A Couple of NFL Thoughts
Last year, as the Giants made their historic Super Bowl run (yes, I said historic; want to make something of it?), this site was pretty much taken over by my NFL ramblings. This year, not so much. But with the Super Bowl set, I wanted to share a few thoughts with you.
In February of 07 I wrote a piece called Losers & Nobodies in which I argued…well, here’s what I said:
If you were the GM of an NFL team with a head coaching vacancy, which of the following should you hire:
a) A proven winner, like Super Bowl Champ Bill Cowher
b) A proven loser, like Cam Cameron
c) A complete nobody, like Jim Harbaugh’s brother.
If history is any guide, hire the nobody.
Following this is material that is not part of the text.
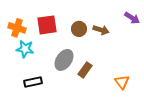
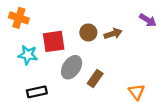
red square: (47, 25) -> (54, 41), moved
orange cross: (17, 28) -> (19, 18), moved
brown arrow: (101, 30) -> (113, 34), turned -35

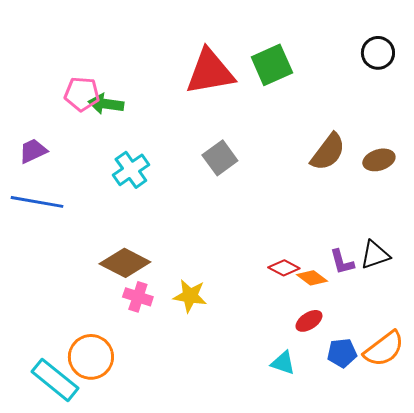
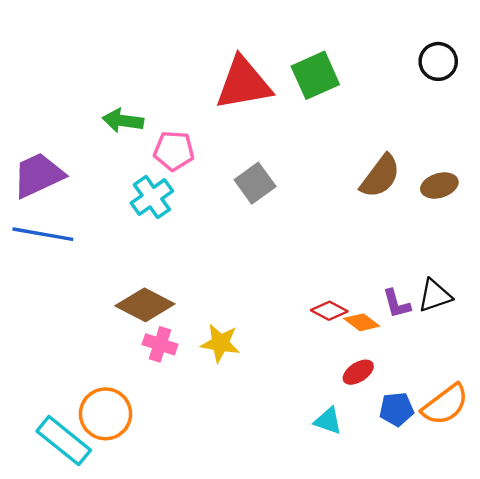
pink pentagon: (82, 94) -> (174, 151), moved
purple trapezoid: (33, 151) -> (38, 175), size x1.6

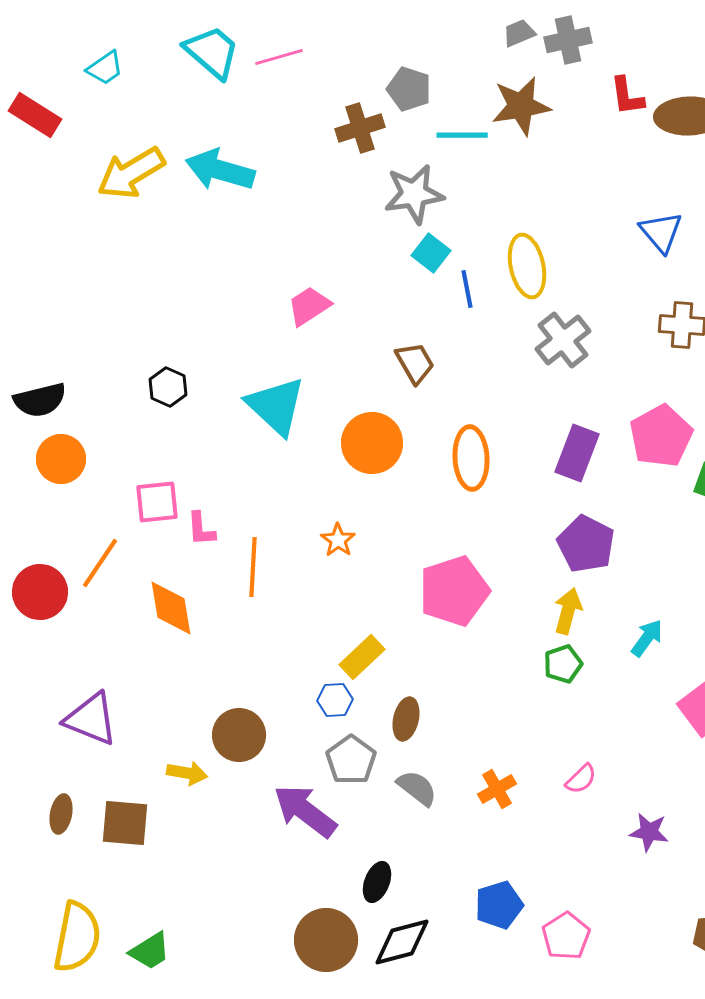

If he’s not available, hire the loser.
As it turns out, FreeTime must be required reading in NFL front offices, because Nobodies were hired in huge numbers in the weeks after this was posted. John Harbaugh in Baltimore, Tony Sparano in Miami, Mike Smith in Atlanta, and Jim Zorn in Washington.
And it turned out splendidly for those teams. Harbaugh’s Ravens played in the AFC championship game, Sparano’s Dolphins had the greatest regular-season turnaround in the history of the sport, and they both lost out on Coach of the Year to Smith. (Zorn got off to a hot start then faded, but had his team in playoff contention in the extremely difficult NFC East).
And in two weeks, two Nobodies from the Hiring Class of 2007 will meet in the Super Bowl. Mike Tomlin and Ken Whisenhunt were both unknown entities to most NFL fans when hired two years ago.
More proof, as if we needed it, that history and facts are more valuable than conventional wisdom.
NFL GMs: there is no reason to throw money, power and private jets at the Bill Cowhers, Mike Shanahans, and Jon Grudens of the world. Get yourself a Nobody.
The Hot Team
A cherished myth of the NFL is that the hot team coming into the playoffs is the one to look out for. Peter King, in this morning's MMQB writes:
It's never been truer that the hottest teams, and the healthiest teams, are the ones with the best chance in January.
Oh my God, really, Peter? I love Peter King. I read MMQB religiously. He works hard, he talks to everyone in the NFL seemingly every waking moment, and he just seems like an amiable likable guy. But he does like that conventional wisdom nonsense.
How could anyone argue that the Arizona Cardinals were the hot team coming in? It was clearly Carolina, maybe the Eagles. The Cardinals were about the coldest team to ever enter the playoffs, and it had no impact on their knocking off 3 straight wins.
But conventional wisdom dies hard. It's more stubborn than facts.